[Opening Dataset records section]

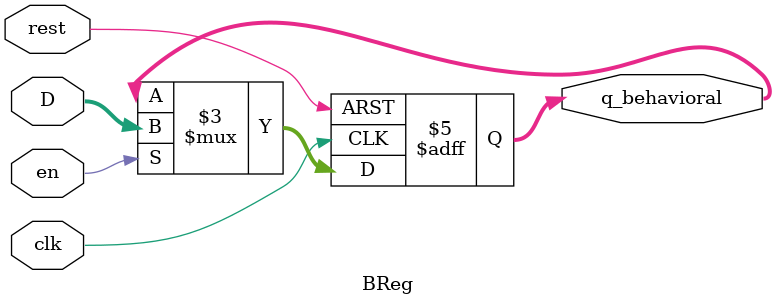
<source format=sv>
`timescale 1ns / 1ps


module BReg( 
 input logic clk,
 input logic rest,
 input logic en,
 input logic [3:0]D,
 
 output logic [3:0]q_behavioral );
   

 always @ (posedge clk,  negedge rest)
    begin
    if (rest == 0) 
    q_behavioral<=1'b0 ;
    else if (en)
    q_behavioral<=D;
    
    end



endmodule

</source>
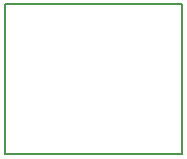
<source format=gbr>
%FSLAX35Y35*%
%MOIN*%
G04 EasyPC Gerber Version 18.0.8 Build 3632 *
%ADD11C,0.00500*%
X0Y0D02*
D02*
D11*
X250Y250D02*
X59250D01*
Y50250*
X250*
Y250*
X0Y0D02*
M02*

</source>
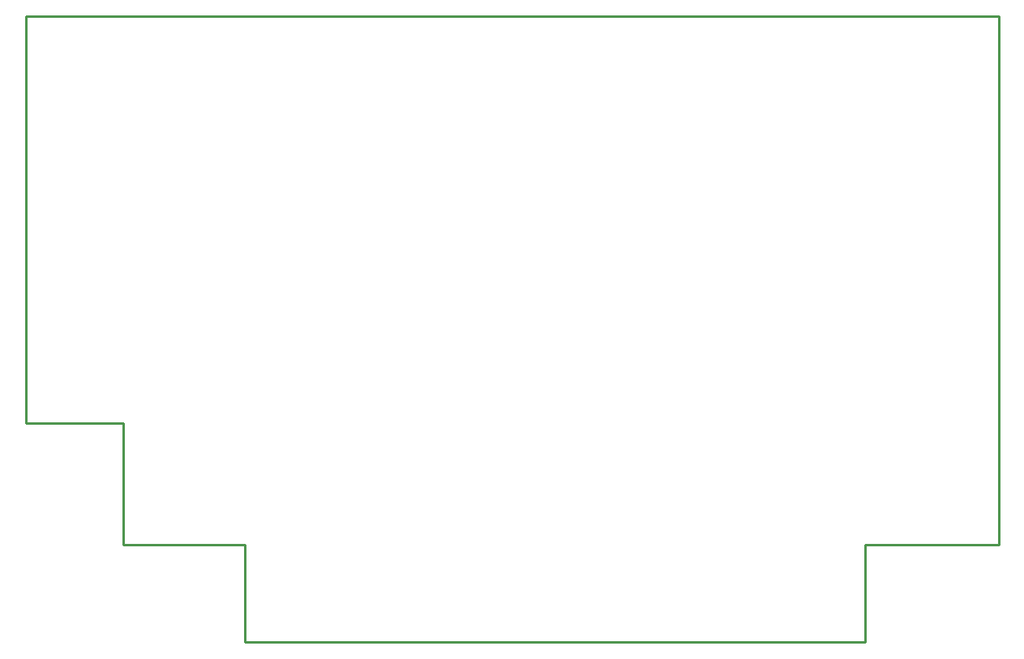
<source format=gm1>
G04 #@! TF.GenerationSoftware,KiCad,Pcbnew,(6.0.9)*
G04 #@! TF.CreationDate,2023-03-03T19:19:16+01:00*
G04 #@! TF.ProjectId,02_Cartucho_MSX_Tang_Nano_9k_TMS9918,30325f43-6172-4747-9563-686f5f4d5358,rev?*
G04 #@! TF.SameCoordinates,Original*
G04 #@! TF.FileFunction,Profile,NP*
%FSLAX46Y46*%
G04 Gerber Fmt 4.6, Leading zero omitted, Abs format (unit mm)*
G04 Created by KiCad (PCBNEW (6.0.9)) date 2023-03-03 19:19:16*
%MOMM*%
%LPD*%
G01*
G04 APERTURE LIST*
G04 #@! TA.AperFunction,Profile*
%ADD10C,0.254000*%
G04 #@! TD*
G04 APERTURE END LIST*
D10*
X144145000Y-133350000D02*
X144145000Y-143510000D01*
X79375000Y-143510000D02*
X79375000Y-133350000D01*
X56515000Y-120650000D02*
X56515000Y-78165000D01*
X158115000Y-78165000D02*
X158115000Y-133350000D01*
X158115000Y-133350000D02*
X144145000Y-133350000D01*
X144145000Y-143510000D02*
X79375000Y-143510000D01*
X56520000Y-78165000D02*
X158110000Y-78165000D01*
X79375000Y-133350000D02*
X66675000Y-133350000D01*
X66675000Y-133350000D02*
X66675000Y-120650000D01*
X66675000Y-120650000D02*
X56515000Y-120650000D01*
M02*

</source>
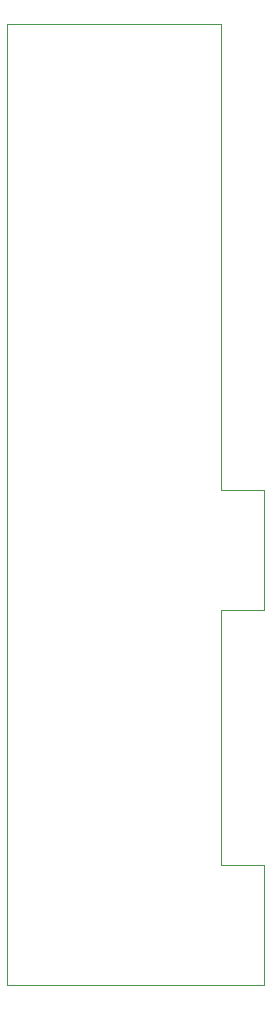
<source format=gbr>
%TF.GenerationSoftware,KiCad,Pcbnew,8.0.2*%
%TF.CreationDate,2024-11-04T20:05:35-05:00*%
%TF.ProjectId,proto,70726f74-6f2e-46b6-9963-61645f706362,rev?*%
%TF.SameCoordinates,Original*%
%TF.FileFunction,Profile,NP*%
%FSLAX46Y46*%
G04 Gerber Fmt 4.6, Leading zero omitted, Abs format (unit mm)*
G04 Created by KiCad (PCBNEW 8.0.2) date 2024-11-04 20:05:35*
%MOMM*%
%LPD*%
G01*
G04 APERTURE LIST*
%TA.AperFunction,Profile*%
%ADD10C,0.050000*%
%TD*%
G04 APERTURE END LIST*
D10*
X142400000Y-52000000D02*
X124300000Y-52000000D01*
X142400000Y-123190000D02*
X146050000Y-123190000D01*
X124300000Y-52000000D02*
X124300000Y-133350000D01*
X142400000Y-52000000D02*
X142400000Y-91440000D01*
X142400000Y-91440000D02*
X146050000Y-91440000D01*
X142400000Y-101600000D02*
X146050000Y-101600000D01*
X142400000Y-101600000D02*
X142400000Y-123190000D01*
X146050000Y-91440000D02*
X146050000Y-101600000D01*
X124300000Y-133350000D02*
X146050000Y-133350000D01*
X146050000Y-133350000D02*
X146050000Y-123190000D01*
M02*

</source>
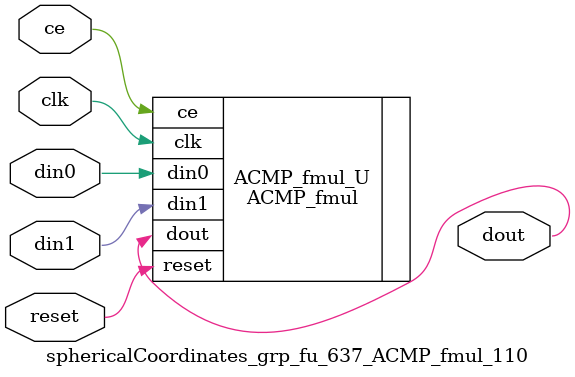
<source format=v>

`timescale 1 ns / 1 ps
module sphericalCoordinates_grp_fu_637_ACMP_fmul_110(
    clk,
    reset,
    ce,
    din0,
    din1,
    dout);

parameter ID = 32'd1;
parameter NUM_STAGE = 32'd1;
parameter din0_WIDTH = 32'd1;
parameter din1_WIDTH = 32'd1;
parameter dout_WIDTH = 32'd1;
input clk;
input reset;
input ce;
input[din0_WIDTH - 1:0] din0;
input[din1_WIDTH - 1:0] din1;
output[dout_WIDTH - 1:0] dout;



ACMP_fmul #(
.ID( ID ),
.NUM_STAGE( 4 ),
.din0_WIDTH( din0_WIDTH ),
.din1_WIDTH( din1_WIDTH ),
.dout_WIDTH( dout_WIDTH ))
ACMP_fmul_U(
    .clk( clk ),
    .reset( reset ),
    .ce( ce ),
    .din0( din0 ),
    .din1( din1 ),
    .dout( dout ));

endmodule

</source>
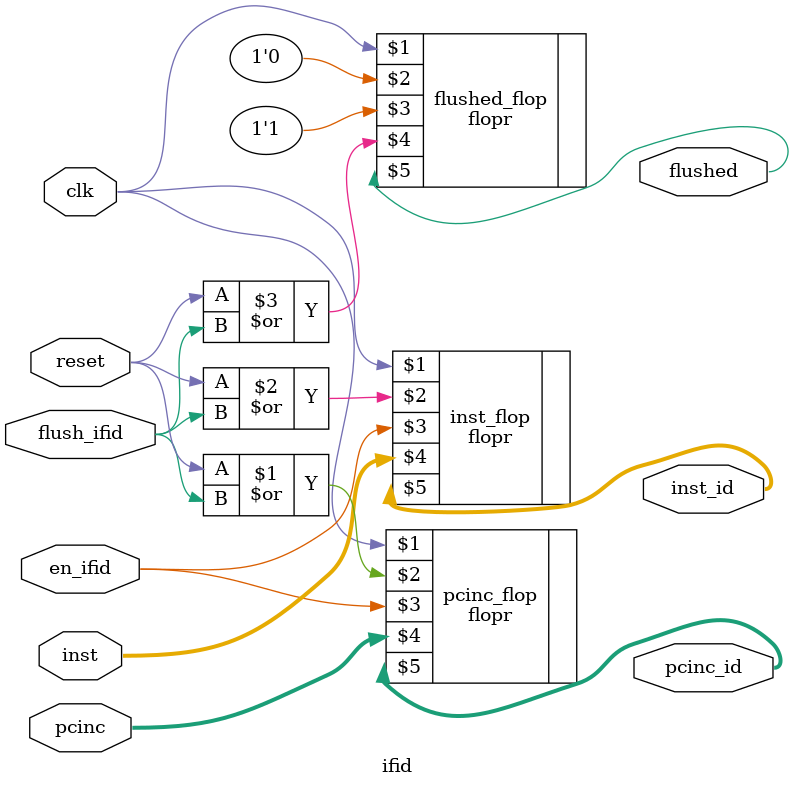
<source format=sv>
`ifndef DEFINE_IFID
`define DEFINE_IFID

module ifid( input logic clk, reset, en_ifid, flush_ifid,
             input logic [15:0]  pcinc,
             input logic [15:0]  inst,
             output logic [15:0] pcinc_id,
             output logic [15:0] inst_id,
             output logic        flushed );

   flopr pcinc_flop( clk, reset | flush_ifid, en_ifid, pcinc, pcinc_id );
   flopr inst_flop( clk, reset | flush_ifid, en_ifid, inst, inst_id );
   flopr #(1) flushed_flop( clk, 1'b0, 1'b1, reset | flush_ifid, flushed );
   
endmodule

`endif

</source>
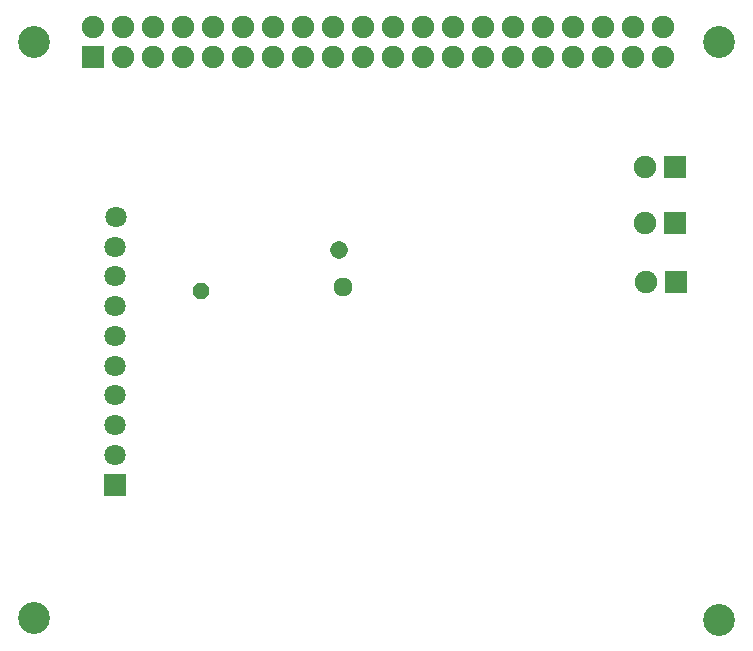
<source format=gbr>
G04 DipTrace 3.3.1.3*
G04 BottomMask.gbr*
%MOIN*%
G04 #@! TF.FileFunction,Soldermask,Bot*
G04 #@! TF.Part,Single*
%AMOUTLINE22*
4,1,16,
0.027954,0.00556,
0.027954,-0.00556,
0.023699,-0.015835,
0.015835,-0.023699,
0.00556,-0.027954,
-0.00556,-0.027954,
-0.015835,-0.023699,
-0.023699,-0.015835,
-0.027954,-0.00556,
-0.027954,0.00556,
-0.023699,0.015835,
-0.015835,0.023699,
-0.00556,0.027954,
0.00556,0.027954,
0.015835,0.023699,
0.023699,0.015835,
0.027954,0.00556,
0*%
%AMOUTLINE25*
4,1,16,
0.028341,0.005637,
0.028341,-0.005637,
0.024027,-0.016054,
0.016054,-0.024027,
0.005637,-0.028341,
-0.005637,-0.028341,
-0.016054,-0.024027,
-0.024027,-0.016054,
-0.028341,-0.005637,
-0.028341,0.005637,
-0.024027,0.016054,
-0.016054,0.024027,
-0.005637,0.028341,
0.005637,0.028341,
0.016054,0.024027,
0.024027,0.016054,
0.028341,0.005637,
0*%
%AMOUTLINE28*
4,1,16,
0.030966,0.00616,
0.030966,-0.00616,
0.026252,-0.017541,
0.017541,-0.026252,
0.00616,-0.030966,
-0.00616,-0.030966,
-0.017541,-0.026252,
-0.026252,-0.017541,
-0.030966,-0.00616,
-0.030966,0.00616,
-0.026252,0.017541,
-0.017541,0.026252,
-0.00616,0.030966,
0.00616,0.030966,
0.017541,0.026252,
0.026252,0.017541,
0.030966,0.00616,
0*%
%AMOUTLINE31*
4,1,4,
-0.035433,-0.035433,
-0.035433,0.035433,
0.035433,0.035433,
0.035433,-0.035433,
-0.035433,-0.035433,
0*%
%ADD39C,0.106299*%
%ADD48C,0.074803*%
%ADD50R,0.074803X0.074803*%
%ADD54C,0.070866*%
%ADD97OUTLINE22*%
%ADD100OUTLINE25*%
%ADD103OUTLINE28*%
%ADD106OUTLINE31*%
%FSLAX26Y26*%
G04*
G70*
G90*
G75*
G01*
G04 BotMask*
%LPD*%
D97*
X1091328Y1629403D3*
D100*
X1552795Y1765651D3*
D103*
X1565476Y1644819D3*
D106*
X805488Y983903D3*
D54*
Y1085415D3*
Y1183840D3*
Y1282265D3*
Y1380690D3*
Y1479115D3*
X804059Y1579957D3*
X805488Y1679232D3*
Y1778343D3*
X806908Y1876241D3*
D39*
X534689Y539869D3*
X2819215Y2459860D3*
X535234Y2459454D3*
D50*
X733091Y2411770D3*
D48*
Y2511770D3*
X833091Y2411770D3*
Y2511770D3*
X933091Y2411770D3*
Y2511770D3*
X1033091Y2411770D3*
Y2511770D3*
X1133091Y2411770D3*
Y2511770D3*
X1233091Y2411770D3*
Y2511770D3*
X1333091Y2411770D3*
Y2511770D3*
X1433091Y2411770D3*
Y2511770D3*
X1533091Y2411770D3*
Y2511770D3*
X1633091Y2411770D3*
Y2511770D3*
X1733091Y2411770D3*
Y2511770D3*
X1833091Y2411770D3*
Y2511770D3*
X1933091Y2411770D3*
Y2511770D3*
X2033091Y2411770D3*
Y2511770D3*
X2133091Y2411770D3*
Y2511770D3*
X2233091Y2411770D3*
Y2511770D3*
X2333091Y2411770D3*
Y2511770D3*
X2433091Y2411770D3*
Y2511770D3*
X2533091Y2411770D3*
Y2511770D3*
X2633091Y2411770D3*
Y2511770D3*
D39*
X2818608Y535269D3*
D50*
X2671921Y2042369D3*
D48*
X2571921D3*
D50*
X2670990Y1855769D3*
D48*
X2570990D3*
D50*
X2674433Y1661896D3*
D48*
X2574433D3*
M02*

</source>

[Closing Dataset records section]

Exercise goal: Set down the records above word for word, from the first line through the line containing "X79375000Y-143510000D02*", both included; leave out the pictures.

Answer space:
<source format=sv>
`timescale 1ns / 1ps


module BReg( 
 input logic clk,
 input logic rest,
 input logic en,
 input logic [3:0]D,
 
 output logic [3:0]q_behavioral );
   

 always @ (posedge clk,  negedge rest)
    begin
    if (rest == 0) 
    q_behavioral<=1'b0 ;
    else if (en)
    q_behavioral<=D;
    
    end



endmodule

</source>
<source format=gbr>
%FSLAX35Y35*%
%MOIN*%
G04 EasyPC Gerber Version 18.0.8 Build 3632 *
%ADD11C,0.00500*%
X0Y0D02*
D02*
D11*
X250Y250D02*
X59250D01*
Y50250*
X250*
Y250*
X0Y0D02*
M02*

</source>
<source format=gm1>
G04 #@! TF.GenerationSoftware,KiCad,Pcbnew,(6.0.9)*
G04 #@! TF.CreationDate,2023-03-03T19:19:16+01:00*
G04 #@! TF.ProjectId,02_Cartucho_MSX_Tang_Nano_9k_TMS9918,30325f43-6172-4747-9563-686f5f4d5358,rev?*
G04 #@! TF.SameCoordinates,Original*
G04 #@! TF.FileFunction,Profile,NP*
%FSLAX46Y46*%
G04 Gerber Fmt 4.6, Leading zero omitted, Abs format (unit mm)*
G04 Created by KiCad (PCBNEW (6.0.9)) date 2023-03-03 19:19:16*
%MOMM*%
%LPD*%
G01*
G04 APERTURE LIST*
G04 #@! TA.AperFunction,Profile*
%ADD10C,0.254000*%
G04 #@! TD*
G04 APERTURE END LIST*
D10*
X144145000Y-133350000D02*
X144145000Y-143510000D01*
X79375000Y-143510000D02*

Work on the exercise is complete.